To Reproduce Not able to reproduce the issue.
Expected behavior
It's unclear how to handle this error in my pipeline, it looks like the error is coming from a call that azd is making to Azure. It would be great if azd had the ability to detect this 502 status and performed up to 3 retry attempts before failing the step.
Environment
Information on your environment:
* Runs from GH action workflow
* Uses image: mcr.microsoft.com/azure-dev-cli-apps:latest
* Runs command azd deploy --no-prompt
Additional context There may be other transient errors that would be appropriate to retry. While it is probably a larger scope of work it would also be nice if failed deployments could be retried as some deployments.

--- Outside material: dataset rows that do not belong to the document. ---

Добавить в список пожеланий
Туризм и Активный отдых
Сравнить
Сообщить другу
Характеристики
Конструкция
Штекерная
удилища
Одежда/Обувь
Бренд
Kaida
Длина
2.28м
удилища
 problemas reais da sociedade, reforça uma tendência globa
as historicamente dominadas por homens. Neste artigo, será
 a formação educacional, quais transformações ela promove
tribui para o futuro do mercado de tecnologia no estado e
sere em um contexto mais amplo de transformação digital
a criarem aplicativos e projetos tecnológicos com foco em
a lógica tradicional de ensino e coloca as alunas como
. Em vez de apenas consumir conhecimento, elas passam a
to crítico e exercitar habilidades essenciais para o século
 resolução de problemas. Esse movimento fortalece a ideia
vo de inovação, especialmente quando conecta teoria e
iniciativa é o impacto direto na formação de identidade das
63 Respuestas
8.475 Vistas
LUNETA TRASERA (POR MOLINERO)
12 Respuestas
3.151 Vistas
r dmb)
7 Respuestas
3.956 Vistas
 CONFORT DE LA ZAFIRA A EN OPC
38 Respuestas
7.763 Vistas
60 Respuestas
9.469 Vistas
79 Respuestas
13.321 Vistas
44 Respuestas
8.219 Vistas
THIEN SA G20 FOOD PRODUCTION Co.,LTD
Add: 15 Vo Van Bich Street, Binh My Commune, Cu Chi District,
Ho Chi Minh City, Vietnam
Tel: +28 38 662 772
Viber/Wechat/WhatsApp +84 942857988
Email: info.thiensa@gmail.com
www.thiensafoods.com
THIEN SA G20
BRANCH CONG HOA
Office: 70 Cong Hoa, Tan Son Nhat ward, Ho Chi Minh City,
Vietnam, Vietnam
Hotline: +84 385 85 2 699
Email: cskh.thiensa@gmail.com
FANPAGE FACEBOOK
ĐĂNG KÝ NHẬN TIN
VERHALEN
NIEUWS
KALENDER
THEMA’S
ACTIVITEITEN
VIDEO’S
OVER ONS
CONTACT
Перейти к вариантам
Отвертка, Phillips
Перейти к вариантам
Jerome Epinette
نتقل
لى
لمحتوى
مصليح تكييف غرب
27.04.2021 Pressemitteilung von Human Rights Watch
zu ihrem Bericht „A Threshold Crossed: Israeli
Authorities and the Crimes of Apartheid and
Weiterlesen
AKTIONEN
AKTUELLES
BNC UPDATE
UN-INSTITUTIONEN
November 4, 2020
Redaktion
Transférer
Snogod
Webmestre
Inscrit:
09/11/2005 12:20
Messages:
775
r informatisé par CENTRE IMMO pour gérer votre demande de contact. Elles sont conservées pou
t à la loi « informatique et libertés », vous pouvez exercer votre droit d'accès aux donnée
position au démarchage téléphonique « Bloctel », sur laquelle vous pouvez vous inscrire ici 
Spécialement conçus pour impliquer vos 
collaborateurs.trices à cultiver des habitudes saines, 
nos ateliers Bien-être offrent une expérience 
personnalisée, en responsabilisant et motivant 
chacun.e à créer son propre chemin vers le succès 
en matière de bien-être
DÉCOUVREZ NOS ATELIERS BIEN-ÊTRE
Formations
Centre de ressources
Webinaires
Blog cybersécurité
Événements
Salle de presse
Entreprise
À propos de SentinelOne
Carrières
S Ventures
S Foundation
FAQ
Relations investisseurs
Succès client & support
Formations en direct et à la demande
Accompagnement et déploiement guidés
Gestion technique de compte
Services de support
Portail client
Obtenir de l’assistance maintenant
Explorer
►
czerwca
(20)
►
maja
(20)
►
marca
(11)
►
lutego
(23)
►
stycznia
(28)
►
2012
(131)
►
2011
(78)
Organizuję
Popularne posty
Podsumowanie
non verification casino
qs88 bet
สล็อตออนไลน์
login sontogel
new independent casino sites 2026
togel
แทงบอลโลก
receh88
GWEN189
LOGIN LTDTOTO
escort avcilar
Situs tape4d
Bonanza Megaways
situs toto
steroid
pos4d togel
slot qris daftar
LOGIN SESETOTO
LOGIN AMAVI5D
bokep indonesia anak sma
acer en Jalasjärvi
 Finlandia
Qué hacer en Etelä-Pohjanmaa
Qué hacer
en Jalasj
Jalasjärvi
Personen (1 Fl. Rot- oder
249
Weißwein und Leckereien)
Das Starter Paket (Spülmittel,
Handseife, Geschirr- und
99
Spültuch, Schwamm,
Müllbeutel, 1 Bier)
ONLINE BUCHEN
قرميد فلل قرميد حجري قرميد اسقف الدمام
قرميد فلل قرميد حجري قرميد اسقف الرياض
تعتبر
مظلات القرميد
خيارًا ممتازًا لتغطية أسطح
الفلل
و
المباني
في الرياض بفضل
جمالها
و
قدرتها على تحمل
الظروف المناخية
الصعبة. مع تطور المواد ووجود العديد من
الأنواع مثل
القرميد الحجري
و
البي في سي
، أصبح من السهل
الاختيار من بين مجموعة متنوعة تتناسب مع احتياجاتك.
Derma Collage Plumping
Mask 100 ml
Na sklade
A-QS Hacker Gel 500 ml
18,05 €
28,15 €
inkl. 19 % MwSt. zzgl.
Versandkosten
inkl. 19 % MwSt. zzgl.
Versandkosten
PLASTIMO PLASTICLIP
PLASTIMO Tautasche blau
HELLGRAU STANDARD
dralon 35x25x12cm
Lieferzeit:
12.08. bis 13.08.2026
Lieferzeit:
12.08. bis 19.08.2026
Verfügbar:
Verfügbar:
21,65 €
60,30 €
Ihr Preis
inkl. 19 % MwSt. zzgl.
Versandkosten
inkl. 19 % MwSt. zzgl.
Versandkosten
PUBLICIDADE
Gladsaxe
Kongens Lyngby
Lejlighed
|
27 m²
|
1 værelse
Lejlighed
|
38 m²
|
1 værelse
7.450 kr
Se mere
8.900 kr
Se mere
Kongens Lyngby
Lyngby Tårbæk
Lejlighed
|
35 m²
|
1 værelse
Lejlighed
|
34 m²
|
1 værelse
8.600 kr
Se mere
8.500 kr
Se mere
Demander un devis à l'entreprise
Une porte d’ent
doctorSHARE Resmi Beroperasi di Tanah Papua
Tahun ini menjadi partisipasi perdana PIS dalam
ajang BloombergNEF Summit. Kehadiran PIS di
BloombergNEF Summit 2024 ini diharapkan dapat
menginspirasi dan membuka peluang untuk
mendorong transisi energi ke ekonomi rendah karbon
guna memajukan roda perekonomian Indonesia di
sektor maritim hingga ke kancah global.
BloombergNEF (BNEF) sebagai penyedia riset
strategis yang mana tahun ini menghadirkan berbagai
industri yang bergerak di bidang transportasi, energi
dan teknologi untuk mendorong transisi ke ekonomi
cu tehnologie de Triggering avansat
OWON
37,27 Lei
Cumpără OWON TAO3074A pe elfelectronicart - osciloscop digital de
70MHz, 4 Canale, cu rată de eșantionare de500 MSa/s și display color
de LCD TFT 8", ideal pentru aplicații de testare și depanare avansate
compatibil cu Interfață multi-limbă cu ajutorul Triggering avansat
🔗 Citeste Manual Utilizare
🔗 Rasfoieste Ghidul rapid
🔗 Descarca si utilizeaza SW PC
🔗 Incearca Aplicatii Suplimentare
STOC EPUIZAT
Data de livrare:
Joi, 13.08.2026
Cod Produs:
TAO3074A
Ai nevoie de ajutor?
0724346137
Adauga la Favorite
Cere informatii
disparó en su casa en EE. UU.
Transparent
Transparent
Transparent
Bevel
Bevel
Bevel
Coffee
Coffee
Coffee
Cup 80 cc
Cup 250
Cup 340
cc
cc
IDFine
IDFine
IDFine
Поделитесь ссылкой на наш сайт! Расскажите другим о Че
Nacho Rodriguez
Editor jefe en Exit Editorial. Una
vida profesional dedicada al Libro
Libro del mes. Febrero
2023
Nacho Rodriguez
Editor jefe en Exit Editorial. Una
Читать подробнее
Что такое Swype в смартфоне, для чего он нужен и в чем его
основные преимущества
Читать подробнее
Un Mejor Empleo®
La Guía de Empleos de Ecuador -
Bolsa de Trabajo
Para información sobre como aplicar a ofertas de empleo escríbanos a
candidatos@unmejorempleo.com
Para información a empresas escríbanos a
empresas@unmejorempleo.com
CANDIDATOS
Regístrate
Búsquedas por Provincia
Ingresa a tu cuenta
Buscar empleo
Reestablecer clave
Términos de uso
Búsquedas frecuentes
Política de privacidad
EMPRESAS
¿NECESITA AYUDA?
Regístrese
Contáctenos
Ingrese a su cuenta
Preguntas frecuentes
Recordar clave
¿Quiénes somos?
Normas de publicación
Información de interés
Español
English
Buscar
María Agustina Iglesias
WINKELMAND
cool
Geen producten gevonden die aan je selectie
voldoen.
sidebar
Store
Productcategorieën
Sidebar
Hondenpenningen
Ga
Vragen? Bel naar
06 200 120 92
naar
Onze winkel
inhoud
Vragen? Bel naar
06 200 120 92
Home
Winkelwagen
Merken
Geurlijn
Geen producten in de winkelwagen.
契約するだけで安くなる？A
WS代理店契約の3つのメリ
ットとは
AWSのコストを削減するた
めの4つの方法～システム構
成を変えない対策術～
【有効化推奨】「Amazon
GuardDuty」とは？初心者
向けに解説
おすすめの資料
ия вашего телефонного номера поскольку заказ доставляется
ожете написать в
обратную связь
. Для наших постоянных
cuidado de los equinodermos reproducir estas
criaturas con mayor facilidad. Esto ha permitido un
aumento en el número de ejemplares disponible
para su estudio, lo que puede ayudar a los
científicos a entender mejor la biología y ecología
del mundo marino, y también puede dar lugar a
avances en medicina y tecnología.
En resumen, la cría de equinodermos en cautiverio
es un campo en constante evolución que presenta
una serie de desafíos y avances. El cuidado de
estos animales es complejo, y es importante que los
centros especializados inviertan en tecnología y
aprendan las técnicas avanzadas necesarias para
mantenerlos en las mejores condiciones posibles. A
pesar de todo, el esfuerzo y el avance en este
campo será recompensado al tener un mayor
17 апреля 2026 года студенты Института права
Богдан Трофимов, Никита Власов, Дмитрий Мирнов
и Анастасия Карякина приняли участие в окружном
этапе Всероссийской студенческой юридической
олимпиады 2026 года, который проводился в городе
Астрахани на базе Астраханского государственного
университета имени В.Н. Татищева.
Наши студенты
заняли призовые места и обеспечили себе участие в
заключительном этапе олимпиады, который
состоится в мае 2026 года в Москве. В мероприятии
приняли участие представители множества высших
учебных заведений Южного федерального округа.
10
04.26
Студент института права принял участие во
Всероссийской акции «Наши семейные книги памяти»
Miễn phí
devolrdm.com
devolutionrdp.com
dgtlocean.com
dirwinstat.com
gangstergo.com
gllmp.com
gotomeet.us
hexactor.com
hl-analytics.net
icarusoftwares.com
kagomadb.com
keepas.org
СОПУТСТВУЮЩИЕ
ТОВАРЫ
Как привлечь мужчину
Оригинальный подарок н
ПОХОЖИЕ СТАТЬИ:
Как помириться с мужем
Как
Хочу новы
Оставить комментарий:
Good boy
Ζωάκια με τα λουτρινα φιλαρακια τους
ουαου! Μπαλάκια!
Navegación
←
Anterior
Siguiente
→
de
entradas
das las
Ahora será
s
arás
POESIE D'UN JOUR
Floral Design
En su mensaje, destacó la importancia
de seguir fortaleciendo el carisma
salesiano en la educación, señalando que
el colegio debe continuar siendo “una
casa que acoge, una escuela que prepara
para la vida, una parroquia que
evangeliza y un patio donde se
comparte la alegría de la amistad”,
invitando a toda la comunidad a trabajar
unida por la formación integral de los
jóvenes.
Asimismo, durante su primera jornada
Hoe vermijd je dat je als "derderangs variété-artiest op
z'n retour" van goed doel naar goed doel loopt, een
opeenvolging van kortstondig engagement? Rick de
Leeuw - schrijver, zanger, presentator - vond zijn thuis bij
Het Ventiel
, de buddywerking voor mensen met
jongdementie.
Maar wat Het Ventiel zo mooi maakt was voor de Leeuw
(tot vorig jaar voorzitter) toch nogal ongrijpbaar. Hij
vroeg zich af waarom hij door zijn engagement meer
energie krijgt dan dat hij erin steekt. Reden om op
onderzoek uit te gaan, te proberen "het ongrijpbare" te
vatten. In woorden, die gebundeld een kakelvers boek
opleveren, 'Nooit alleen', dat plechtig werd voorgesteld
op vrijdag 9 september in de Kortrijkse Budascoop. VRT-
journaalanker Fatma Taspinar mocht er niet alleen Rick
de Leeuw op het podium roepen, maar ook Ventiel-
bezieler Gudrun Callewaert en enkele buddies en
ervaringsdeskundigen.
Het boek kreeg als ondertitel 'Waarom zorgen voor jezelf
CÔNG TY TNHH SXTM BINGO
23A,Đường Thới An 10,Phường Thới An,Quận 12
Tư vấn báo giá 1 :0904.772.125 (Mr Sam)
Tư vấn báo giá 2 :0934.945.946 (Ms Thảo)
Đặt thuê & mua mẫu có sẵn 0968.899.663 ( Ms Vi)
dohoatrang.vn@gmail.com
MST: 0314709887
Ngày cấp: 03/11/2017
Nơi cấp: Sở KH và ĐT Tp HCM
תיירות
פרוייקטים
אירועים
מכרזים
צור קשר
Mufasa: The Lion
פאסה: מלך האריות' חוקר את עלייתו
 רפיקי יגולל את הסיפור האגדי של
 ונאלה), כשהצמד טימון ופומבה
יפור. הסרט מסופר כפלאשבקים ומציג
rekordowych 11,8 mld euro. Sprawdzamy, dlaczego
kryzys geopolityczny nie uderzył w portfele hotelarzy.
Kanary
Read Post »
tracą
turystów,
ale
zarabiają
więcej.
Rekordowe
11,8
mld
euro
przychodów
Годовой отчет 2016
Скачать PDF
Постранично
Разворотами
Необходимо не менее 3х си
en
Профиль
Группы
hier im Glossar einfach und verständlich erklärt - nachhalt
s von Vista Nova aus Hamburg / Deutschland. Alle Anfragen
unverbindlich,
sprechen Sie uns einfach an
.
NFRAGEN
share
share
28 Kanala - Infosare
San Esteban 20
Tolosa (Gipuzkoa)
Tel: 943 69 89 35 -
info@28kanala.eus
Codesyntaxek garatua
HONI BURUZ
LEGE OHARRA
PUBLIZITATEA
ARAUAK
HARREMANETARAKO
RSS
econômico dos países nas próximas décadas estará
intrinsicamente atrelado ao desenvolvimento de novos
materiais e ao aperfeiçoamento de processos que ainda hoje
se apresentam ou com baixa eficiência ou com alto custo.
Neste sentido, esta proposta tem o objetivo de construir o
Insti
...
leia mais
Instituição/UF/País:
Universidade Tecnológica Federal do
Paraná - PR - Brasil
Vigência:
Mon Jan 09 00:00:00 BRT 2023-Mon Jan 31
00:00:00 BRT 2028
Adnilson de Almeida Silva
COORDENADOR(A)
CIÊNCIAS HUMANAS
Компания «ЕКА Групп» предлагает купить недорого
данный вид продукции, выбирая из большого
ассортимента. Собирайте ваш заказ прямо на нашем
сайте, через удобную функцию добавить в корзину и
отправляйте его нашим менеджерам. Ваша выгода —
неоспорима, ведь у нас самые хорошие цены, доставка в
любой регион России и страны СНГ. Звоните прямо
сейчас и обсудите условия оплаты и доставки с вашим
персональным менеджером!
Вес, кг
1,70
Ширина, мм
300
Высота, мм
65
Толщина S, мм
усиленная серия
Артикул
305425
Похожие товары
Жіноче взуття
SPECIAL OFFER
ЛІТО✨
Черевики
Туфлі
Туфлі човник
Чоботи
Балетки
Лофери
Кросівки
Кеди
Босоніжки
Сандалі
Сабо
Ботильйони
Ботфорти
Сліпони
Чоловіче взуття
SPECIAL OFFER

@karolz-ms this surfaced again and the response code was HTTP 202 so I looked at the message closer. It seems the error log was captured in kudu.
{
"Message": "An error has occurred.",
"ExceptionMessage": "No log found for 'latest'.",
"ExceptionType": "System.IO.FileNotFoundException",
"StackTrace": " at Kudu.Core.Deployment.DeploymentManager.GetLogEntries(String id) in C:\\Kudu Files\\Private\\src\\master\\Kudu.Core\\Deployment\\DeploymentManager.cs:line 98\r\n at Kudu.Services.Deployment.DeploymentController.GetLogEntry(String id) in C:\\Kudu Files\\Private\\src\\master\\Kudu.Services\\Deployment\\DeploymentController.cs:line 376"
}
@KSchlobohm 202 is a success code... are you saying azd treated it as an error?
Sorry for the confusion, when I found the HTTP 202 code I thought it was another instance of the same error. The 202 status does not seem to be related to the kudu error above.
This is an instance of a different error with the same azd deploy operation
Hmm. I have searched Kudu issues but haven't found anything that might be relevant.
@suwatch any ideas why Ken could intermittently get a ZipDeploy failure with "no log found for 'latest'" error?
Issues which are tracked here,
- Bubbling up underlying deployment errors. Should have been fixed as part of #786
- Auto-retries in Azd for transient errors before giving up.
@KSchlobohm's update offline for issue 1 above - From the logs, it looks like the azd deploy is failing because the Azure App Service we are deploying to is not ready or may not be healthy and is recovering. The recommended step is to re-run the azd deploy command.
Looking at the az code more, it seems like the error is indicating a problem with the POST request starting the zipdeploy. I don't think az had existing retries, and we should consider such for the new azd changes.
If you use azure core from the azure go sdk, you can take advantage of the pipelines that have all kinds of patterns built in for retries, exponential backoff, etc.
Also, if we can get an openapi spec for the service endpoint we're calling, we could generate a library that has these retries built in.
Since this issue was filed, azd has switched over to not depend on az, and we increased retries with zipdeploy submission with that should recover from temporary hiccups in app service #1051. Closing this.